Convergence in the security and surveillance industry traditionally refers to integrating access control panels, video management systems, alarm sensors and the like into a cohesive IP-based solution to achieve system-wide interoperability of IP security devices. However, the best practice of convergence when it comes to network infrastructures involves assimilating all systems within an organization onto a common network infrastructure. In many ways, traditional security and access control departments have operated independently of various other departments within an organization, but the security and access control systems of today are no longer the only building system on the network.

Today’s network infrastructures support multiple systems from numerous departments on a common network that is managed by a single IT department. As a result, the security and access control department is being forced to share its network infrastructure with numerous other departments, including ventilation, lighting, power systems, communications and data technologies.

In order to successfully collaborate with other departments and systems on the network infrastructure, security professionals need to adopt the best practice of converging and integrating with non-security departments, as well as building a solid partnership with the IT department. Converging allows all systems to be viewed from a holistic perspective so the network infrastructure can be optimized to operate at peak performance.

Best Practice 3: Adopt an Open Standards Platform

Building a network infrastructure using an open, standards-based platform allows you to use the latest and greatest technology from multiple manufacturers instead of using the technology from a single manufacturer in an end-to-end system. Creating an open system also increases your bargaining power by allowing you to request quotes from multiple manufacturers for competitive bidding, whereas, if you purchase an end-to-end system, you are restricted to purchasing only a single manufacturer’s products. If you are already “spec’d in,” the manufacturer of an end-to-end system may not have an incentive to offer price breaks or discounts. With end-to-end systems, you may also run the risk of voiding warranty agreements if you install another brand of technology in the system.

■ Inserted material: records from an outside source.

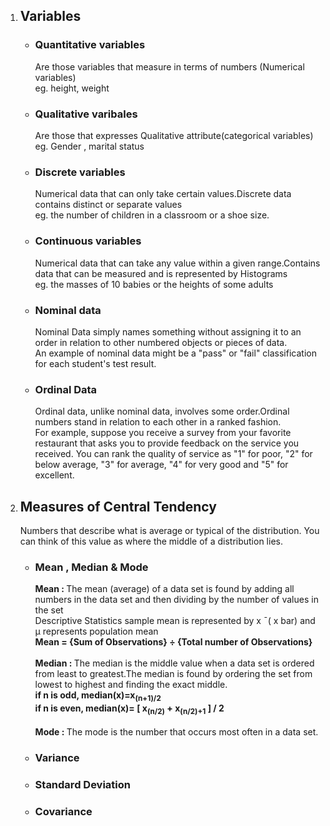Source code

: <html>
  <body>
     <ol>
      <li><h2>Variables</h2></li>
        <ul>
            <li><h3>Quantitative variables</h3></li>
              Are those variables that measure in terms of numbers (Numerical variables) 
            <br>eg. height, weight</br>
            <li><h3> Qualitative varibales</h3></li>
               Are those that expresses Qualitative attribute(categorical variables)
            <br> eg. Gender , marital status</br>
            <li><h3>Discrete variables</h3></li>
	             Numerical data that can only take certain values.Discrete data contains distinct or separate values
                <br>eg. the number of children in a classroom or a shoe size.</br>
            <li><h3>Continuous variables</h3></li>
	            Numerical data that can take any value within a given range.Contains data that can be measured and is represented by Histograms
              <br>eg. the masses of 10 babies or the heights of some adults</br>
              <li><h3>Nominal data </h3></li>
              Nominal Data simply names something without assigning it to an order in relation to other numbered objects or pieces of data. 
              <br>An example of nominal data might be a "pass" or "fail" classification for each student's test result.</br>
              <li><h3>Ordinal Data</h3></li>
              Ordinal data, unlike nominal data, involves some order.Ordinal numbers stand in relation to each other in a ranked fashion. 
              <br>For example, suppose you receive a survey from your favorite restaurant that asks you to provide feedback on the service you received. You can rank the quality   of service as "1" for poor, "2" for below average, "3" for average, "4" for very good and "5" for excellent.</br>
       </ul>
       <li><h2>Measures of Central Tendency</h2></li>
       Numbers that describe what is average or typical of the distribution. You can think of this value as where the middle of a distribution lies.<br>
       <ul>
          <li><h3>Mean , Median & Mode</h3></li>
  <b>Mean : </b>The mean (average) of a data set is found by adding all numbers in the data set and then dividing by the number of values in the set<br>Descriptive Statistics sample mean is represented by x ¯( x bar) and μ	represents population mean<br>
  <b>Mean = {Sum of Observations} ÷ {Total number of Observations}</b><br> <br>
  <b>Median : </b>The median is the middle value when a data set is ordered from least to greatest.The median is found by ordering the set from lowest to highest and finding the exact middle.<br><b>
  if n is odd, median(x)=x<sub>(n+1)/2</sub> <br>
  if n is even, median(x)= [ x<sub>(n/2)</sub> + x<sub>(n/2)+1</sub> ] / 2 <br></b> <br>
  <b>Mode : </b>The mode is the number that occurs most often in a data set.<br>
  <li><h3>Variance</h3></li>
  <li><h3>Standard Deviation</h3></li>
  <li><h3>Covariance</h3></li>
       </ul>
              

 
  </body>  
</html>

Fortunately, cabling technologies are designed to be used in interoperable, open systems. All structured cabling manufactures must comply with cabling standards from Underwriters Laboratories (UL), Intertek Group (ETL) and National Electrical Code (NEC), as well as the design and engineering standards of the EIA/TIA Commercial Building Wiring Standards, which means you are free to choose any brand of cable and components as long as it meets industry standards. The TIA’s Commercial Building Wiring Standard (TIA-568) was established to encourage interoperability by allowing diverse manufacturers the opportunity to build equipment and components that interoperate instead of mandating end-to-end systems.

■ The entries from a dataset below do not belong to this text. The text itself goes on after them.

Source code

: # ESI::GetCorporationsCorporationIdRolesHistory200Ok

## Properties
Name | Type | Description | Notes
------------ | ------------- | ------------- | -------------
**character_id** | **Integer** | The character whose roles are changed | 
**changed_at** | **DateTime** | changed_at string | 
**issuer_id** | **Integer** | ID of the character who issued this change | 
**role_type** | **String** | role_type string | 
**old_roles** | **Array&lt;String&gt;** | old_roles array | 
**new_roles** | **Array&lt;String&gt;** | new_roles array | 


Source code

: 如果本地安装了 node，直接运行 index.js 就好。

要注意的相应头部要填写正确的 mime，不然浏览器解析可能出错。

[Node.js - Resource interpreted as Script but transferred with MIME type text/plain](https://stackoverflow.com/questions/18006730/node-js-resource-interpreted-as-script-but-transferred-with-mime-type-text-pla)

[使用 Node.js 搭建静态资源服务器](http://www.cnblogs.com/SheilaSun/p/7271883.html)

Best Practice 4: Manage Bandwidth

One of the biggest challenges facing organizations today is managing bandwidth and surveillance video can exacerbate bandwidth challenges. Network infrastructures are continuing to become more capable of transmitting larger amounts of data; however, the resolution of security cameras is also increasing rapidly and continuing to test the limits of network infrastructures.

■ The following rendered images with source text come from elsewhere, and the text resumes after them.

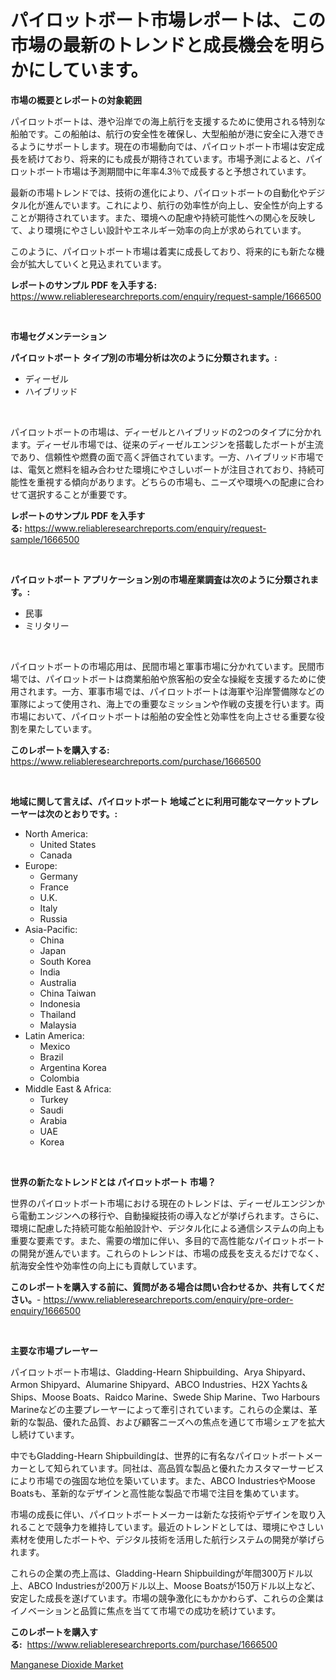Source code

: <p><h1>パイロットボート市場レポートは、この市場の最新のトレンドと成長機会を明らかにしています。</h1></p><p><strong>市場の概要とレポートの対象範囲</strong></p>
<p><p>パイロットボートは、港や沿岸での海上航行を支援するために使用される特別な船舶です。この船舶は、航行の安全性を確保し、大型船舶が港に安全に入港できるようにサポートします。現在の市場動向では、パイロットボート市場は安定成長を続けており、将来的にも成長が期待されています。市場予測によると、パイロットボート市場は予測期間中に年率4.3％で成長すると予想されています。</p><p>最新の市場トレンドでは、技術の進化により、パイロットボートの自動化やデジタル化が進んでいます。これにより、航行の効率性が向上し、安全性が向上することが期待されています。また、環境への配慮や持続可能性への関心を反映して、より環境にやさしい設計やエネルギー効率の向上が求められています。</p><p>このように、パイロットボート市場は着実に成長しており、将来的にも新たな機会が拡大していくと見込まれています。</p></p>
<p><strong>レポートのサンプル PDF を入手する:</strong> <a href="https://www.reliableresearchreports.com/enquiry/request-sample/1666500">https://www.reliableresearchreports.com/enquiry/request-sample/1666500</a></p>
<p>&nbsp;</p>
<p><strong>市場セグメンテーション</strong></p>
<p><strong>パイロットボート タイプ別の市場分析は次のように分類されます。:</strong></p>
<p><ul><li>ディーゼル</li><li>ハイブリッド</li></ul></p>
<p>&nbsp;</p>
<p><p>パイロットボートの市場は、ディーゼルとハイブリッドの2つのタイプに分かれます。ディーゼル市場では、従来のディーゼルエンジンを搭載したボートが主流であり、信頼性や燃費の面で高く評価されています。一方、ハイブリッド市場では、電気と燃料を組み合わせた環境にやさしいボートが注目されており、持続可能性を重視する傾向があります。どちらの市場も、ニーズや環境への配慮に合わせて選択することが重要です。</p></p>
<p><strong>レポートのサンプル PDF を入手する:</strong>&nbsp;<a href="https://www.reliableresearchreports.com/enquiry/request-sample/1666500">https://www.reliableresearchreports.com/enquiry/request-sample/1666500</a></p>
<p>&nbsp;</p>
<p><strong> パイロットボート アプリケーション別の市場産業調査は次のように分類されます。:</strong></p>
<p><ul><li>民事</li><li>ミリタリー</li></ul></p>
<p>&nbsp;</p>
<p><p>パイロットボートの市場応用は、民間市場と軍事市場に分かれています。民間市場では、パイロットボートは商業船舶や旅客船の安全な操縦を支援するために使用されます。一方、軍事市場では、パイロットボートは海軍や沿岸警備隊などの軍隊によって使用され、海上での重要なミッションや作戦の支援を行います。両市場において、パイロットボートは船舶の安全性と効率性を向上させる重要な役割を果たしています。</p></p>
<p><strong>このレポートを購入する:</strong>&nbsp; <a href="https://www.reliableresearchreports.com/purchase/1666500">https://www.reliableresearchreports.com/purchase/1666500</a></p>
<p>&nbsp;</p>
<p><strong>地域に関して言えば、パイロットボート 地域ごとに利用可能なマーケットプレーヤーは次のとおりです。:</strong></p>
<p><ul>
    <li>
        North America:
        <ul>
            <li>United States</li>
            <li>Canada</li>
        </ul>
    </li>
    <li>
        Europe:
        <ul>
            <li>Germany</li>
            <li>France</li>
            <li>U.K.</li>
            <li>Italy</li>
            <li>Russia</li>
        </ul>
    </li>
    <li>
        Asia-Pacific:
        <ul>
            <li>China</li>
            <li>Japan</li>
            <li>South Korea</li>
            <li>India</li>
            <li>Australia</li>
            <li>China Taiwan</li>
            <li>Indonesia</li>
            <li>Thailand</li>
            <li>Malaysia</li>
        </ul>
    </li>
    <li>
        Latin America:
        <ul>
            <li>Mexico</li>
            <li>Brazil</li>
            <li>Argentina Korea</li>
            <li>Colombia</li>
        </ul>
    </li>
    <li>
        Middle East & Africa:
        <ul>
            <li>Turkey</li>
            <li>Saudi</li>
            <li>Arabia</li>
            <li>UAE</li>
            <li>Korea</li>
        </ul>
    </li>
    </ul></p>
<p>&nbsp;</p>
<p><strong>世界の新たなトレンドとは パイロットボート 市場？</strong></p>
<p><p>世界のパイロットボート市場における現在のトレンドは、ディーゼルエンジンから電動エンジンへの移行や、自動操縦技術の導入などが挙げられます。さらに、環境に配慮した持続可能な船舶設計や、デジタル化による通信システムの向上も重要な要素です。また、需要の増加に伴い、多目的で高性能なパイロットボートの開発が進んでいます。これらのトレンドは、市場の成長を支えるだけでなく、航海安全性や効率性の向上にも貢献しています。</p></p>
<p><strong>このレポートを購入する前に、質問がある場合は問い合わせるか、共有してください。</strong>- <a href="https://www.reliableresearchreports.com/enquiry/pre-order-enquiry/1666500">https://www.reliableresearchreports.com/enquiry/pre-order-enquiry/1666500</a></p>
<p>&nbsp;</p>
<p><strong>主要な市場プレーヤー</strong></p>
<p><p>パイロットボート市場は、Gladding-Hearn Shipbuilding、Arya Shipyard、Armon Shipyard、Alumarine Shipyard、ABCO Industries、H2X Yachts＆Ships、Moose Boats、Raidco Marine、Swede Ship Marine、Two Harbours Marineなどの主要プレーヤーによって牽引されています。これらの企業は、革新的な製品、優れた品質、および顧客ニーズへの焦点を通じて市場シェアを拡大し続けています。</p><p>中でもGladding-Hearn Shipbuildingは、世界的に有名なパイロットボートメーカーとして知られています。同社は、高品質な製品と優れたカスタマーサービスにより市場での強固な地位を築いています。また、ABCO IndustriesやMoose Boatsも、革新的なデザインと高性能な製品で市場で注目を集めています。</p><p>市場の成長に伴い、パイロットボートメーカーは新たな技術やデザインを取り入れることで競争力を維持しています。最近のトレンドとしては、環境にやさしい素材を使用したボートや、デジタル技術を活用した航行システムの開発が挙げられます。</p><p>これらの企業の売上高は、Gladding-Hearn Shipbuildingが年間300万ドル以上、ABCO Industriesが200万ドル以上、Moose Boatsが150万ドル以上など、安定した成長を遂げています。市場の競争激化にもかかわらず、これらの企業はイノベーションと品質に焦点を当てて市場での成功を続けています。</p></p>
<p><strong>このレポートを購入する:</strong>&nbsp;&nbsp;<a href="https://www.reliableresearchreports.com/purchase/1666500">https://www.reliableresearchreports.com/purchase/1666500</a></p>
<p><p><a href="https://fuschia-pecorino-a6d.notion.site/Global-Manganese-Dioxide-Market-Size-and-Market-Trends-Insights-and-Projections-from-2024-to-2031-59ca4fb2d43e428aa7a9857df4f718ab">Manganese Dioxide Market</a></p></p>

The bandwidth provided by Category 5e cables is already proving to be obsolete as demand for bandwidth continues to increase. In fact, Category 5e cables may no longer be recognized as a standard for horizontal cabling if proposed recommendations are approved for the TIA-942-A standard, which is expected to be finalized sometime in 2012. The bandwidth of a Category 5e cable is 87 percent utilized with gigabit Ethernet, which doesn’t leave much room for error. Though Category 5e may be capable of carrying gigabit Ethernet, these cables limit the future uses of an infrastructure, especially as it relates to surveillance video. Currently, Category 6 and Category 6a cables are the recommended standard, but fiber optic systems show the most potential for providing enough bandwidth and reliability at a low enough cost to meet bandwidth demands for the next decade, especially as the use of video increases. When possible, install one category of cable higher than your current needs to stay ahead of bandwidth demand.